Ознакомительная версия.
Итак, необходимо поставить следующие вопросы: 1) почему, для того чтобы чувствовать себя как дома, люди зачастую не ограничиваются только непосредственными личными отношениями, а обращаются к более широкой категории нации? 2) почему нации, которые на самом деле являются историческими конструкциями, начинают казаться «примордиальными»? 3) почему националистические лидеры и идеологи притязают на историю и как они используют ее при мобилизации людей во имя националистических целей?

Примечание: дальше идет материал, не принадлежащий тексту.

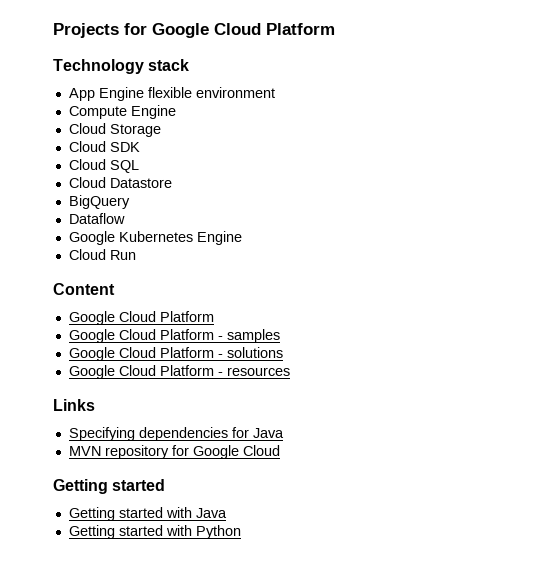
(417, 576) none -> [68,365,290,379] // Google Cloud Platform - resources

В своей влиятельной работе Эрик Хобсбаум и Теренс Рейнджер (Hobsbawm and Ranger 1983; см. также: Хобсбаум 1998) рассмотрели множество случаев «изобретения» национальных «традиций» элитами, занимавшимися государственным строительством. Например, новые государства, возникшие после ухода колониальных держав из Африки, часто создавали мифологические описания своих доколониальных истоков, героизма антиколониальных основателей или общностей своих граждан. Неудивительно, что они преуменьшали степень того, насколько их границы и население зависели от конфликтов и компромиссов между колониальными державами. Они стремились насадить объединяющую национальную культуру посредством образовательных программ, связанных с государством средств массовой информации и создания государственных церемоний. Обычно представляемая в качестве особой национальная культура все же редко бывала прямым продолжением «примордиальной» местной культуры. Зачастую своим существованием она во многом была обязана колониальным державам (и опыту сопротивления этим колониальным державам), которые способствовали объединению членов различных племенных, этнических или региональных групп.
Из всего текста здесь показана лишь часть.